TRY IT ::
Return the listing exactly as it appears, but strip out the images.

EXERCISE INPUT ::
———
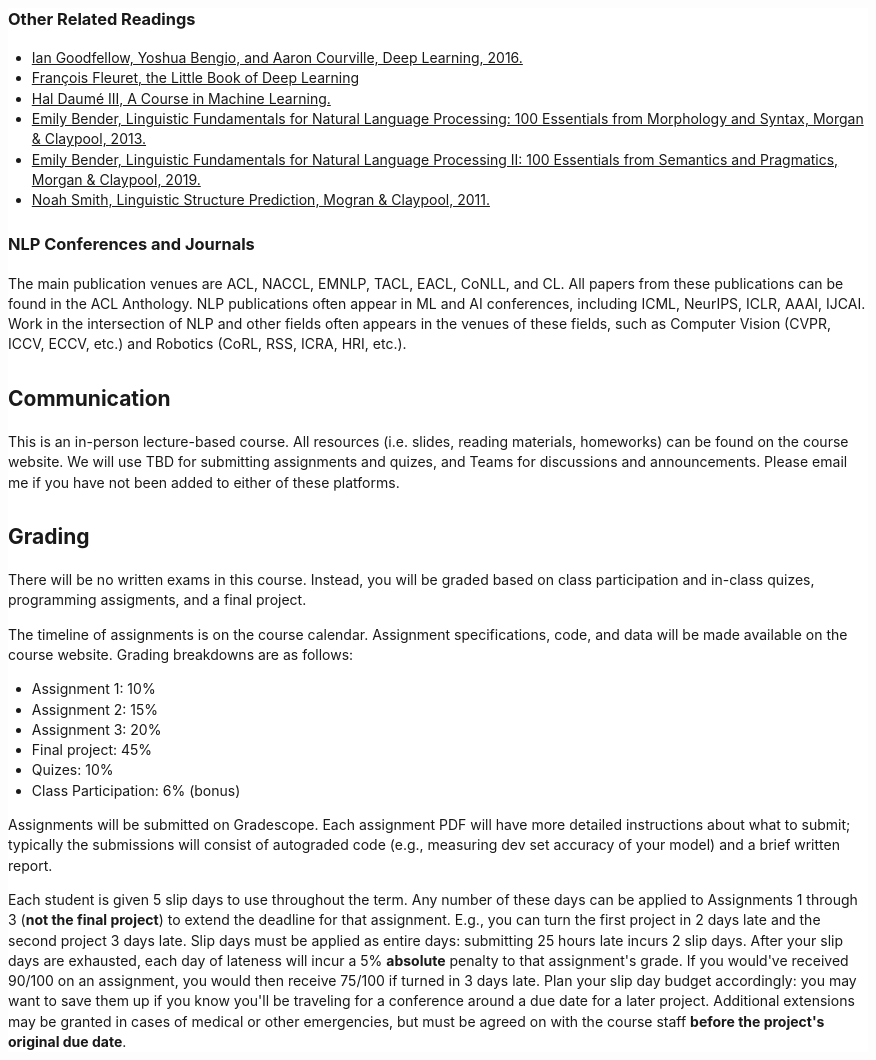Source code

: ### Other Related Readings
* [Ian Goodfellow, Yoshua Bengio, and Aaron Courville, Deep Learning, 2016.](https://www.deeplearningbook.org/)
* [François Fleuret, the Little Book of Deep Learning](https://fleuret.org/francois/lbdl.html)
* [Hal Daumé III, A Course in Machine Learning.](http://ciml.info/)
* [Emily Bender, Linguistic Fundamentals for Natural Language Processing: 100 Essentials from Morphology and Syntax, Morgan & Claypool, 2013.](https://dl.acm.org/doi/book/10.5555/2534456)
* [Emily Bender, Linguistic Fundamentals for Natural Language Processing II: 100 Essentials from Semantics and Pragmatics, Morgan & Claypool, 2019.](https://dl.acm.org/doi/book/10.5555/3383733)
* [Noah Smith, Linguistic Structure Prediction, Mogran & Claypool, 2011.](https://link.springer.com/book/10.1007/978-3-031-02150-3)

### NLP Conferences and Journals
The main publication venues are ACL, NACCL, EMNLP, TACL, EACL, CoNLL, and CL. All papers from these publications can be found in the ACL Anthology. NLP publications often appear in ML and AI conferences, including ICML, NeurIPS, ICLR, AAAI, IJCAI. Work in the intersection of NLP and other fields often appears in the venues of these fields, such as Computer Vision (CVPR, ICCV, ECCV, etc.) and Robotics (CoRL, RSS, ICRA, HRI, etc.).


## Communication

This is an in-person lecture-based course. All resources (i.e. slides, reading materials, homeworks) can be found on the course website. We will use TBD for submitting assignments and quizes, and Teams for discussions and announcements. Please email me if you have not been added to either of these platforms. 

## Grading

There will be no written exams in this course. Instead, you will be graded based on class participation and in-class quizes, programming assigments, and a final project.

The timeline of assignments is on the course calendar. Assignment specifications, code, and data will be made available on the course website. Grading breakdowns are as follows:

* Assignment 1: 10%
* Assignment 2: 15%
* Assignment 3: 20%
* Final project: 45%
* Quizes: 10% 
* Class Participation: 6% (bonus)

Assignments will be submitted on Gradescope. Each assignment PDF will have more detailed instructions about what to submit; typically the submissions will consist of autograded code (e.g., measuring dev set accuracy of your model) and a brief written report.

Each student is given 5 slip days to use throughout the term. Any number of these days can be applied to Assignments 1 through 3 (**not the final project**) to extend the deadline for that assignment. E.g., you can turn the first project in 2 days late and the second project 3 days late. Slip days must be applied as entire days: submitting 25 hours late incurs 2 slip days. After your slip days are exhausted, each day of lateness will incur a 5% **absolute** penalty to that assignment's grade. If you would've received 90/100 on an assignment, you would then receive 75/100 if turned in 3 days late. Plan your slip day budget accordingly: you may want to save them up if you know you'll be traveling for a conference around a due date for a later project. Additional extensions may be granted in cases of medical or other emergencies, but must be agreed on with the course staff **before the project's original due date**.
———
EXERCISE OUTPUT ::
Source code

: ### Other Related Readings
* [Ian Goodfellow, Yoshua Bengio, and Aaron Courville, Deep Learning, 2016.](https://www.deeplearningbook.org/)
* [François Fleuret, the Little Book of Deep Learning](https://fleuret.org/francois/lbdl.html)
* [Hal Daumé III, A Course in Machine Learning.](http://ciml.info/)
* [Emily Bender, Linguistic Fundamentals for Natural Language Processing: 100 Essentials from Morphology and Syntax, Morgan & Claypool, 2013.](https://dl.acm.org/doi/book/10.5555/2534456)
* [Emily Bender, Linguistic Fundamentals for Natural Language Processing II: 100 Essentials from Semantics and Pragmatics, Morgan & Claypool, 2019.](https://dl.acm.org/doi/book/10.5555/3383733)
* [Noah Smith, Linguistic Structure Prediction, Mogran & Claypool, 2011.](https://link.springer.com/book/10.1007/978-3-031-02150-3)

### NLP Conferences and Journals
The main publication venues are ACL, NACCL, EMNLP, TACL, EACL, CoNLL, and CL. All papers from these publications can be found in the ACL Anthology. NLP publications often appear in ML and AI conferences, including ICML, NeurIPS, ICLR, AAAI, IJCAI. Work in the intersection of NLP and other fields often appears in the venues of these fields, such as Computer Vision (CVPR, ICCV, ECCV, etc.) and Robotics (CoRL, RSS, ICRA, HRI, etc.).


## Communication

This is an in-person lecture-based course. All resources (i.e. slides, reading materials, homeworks) can be found on the course website. We will use TBD for submitting assignments and quizes, and Teams for discussions and announcements. Please email me if you have not been added to either of these platforms. 

## Grading

There will be no written exams in this course. Instead, you will be graded based on class participation and in-class quizes, programming assigments, and a final project.

The timeline of assignments is on the course calendar. Assignment specifications, code, and data will be made available on the course website. Grading breakdowns are as follows:

* Assignment 1: 10%
* Assignment 2: 15%
* Assignment 3: 20%
* Final project: 45%
* Quizes: 10% 
* Class Participation: 6% (bonus)

Assignments will be submitted on Gradescope. Each assignment PDF will have more detailed instructions about what to submit; typically the submissions will consist of autograded code (e.g., measuring dev set accuracy of your model) and a brief written report.

Each student is given 5 slip days to use throughout the term. Any number of these days can be applied to Assignments 1 through 3 (**not the final project**) to extend the deadline for that assignment. E.g., you can turn the first project in 2 days late and the second project 3 days late. Slip days must be applied as entire days: submitting 25 hours late incurs 2 slip days. After your slip days are exhausted, each day of lateness will incur a 5% **absolute** penalty to that assignment's grade. If you would've received 90/100 on an assignment, you would then receive 75/100 if turned in 3 days late. Plan your slip day budget accordingly: you may want to save them up if you know you'll be traveling for a conference around a due date for a later project. Additional extensions may be granted in cases of medical or other emergencies, but must be agreed on with the course staff **before the project's original due date**.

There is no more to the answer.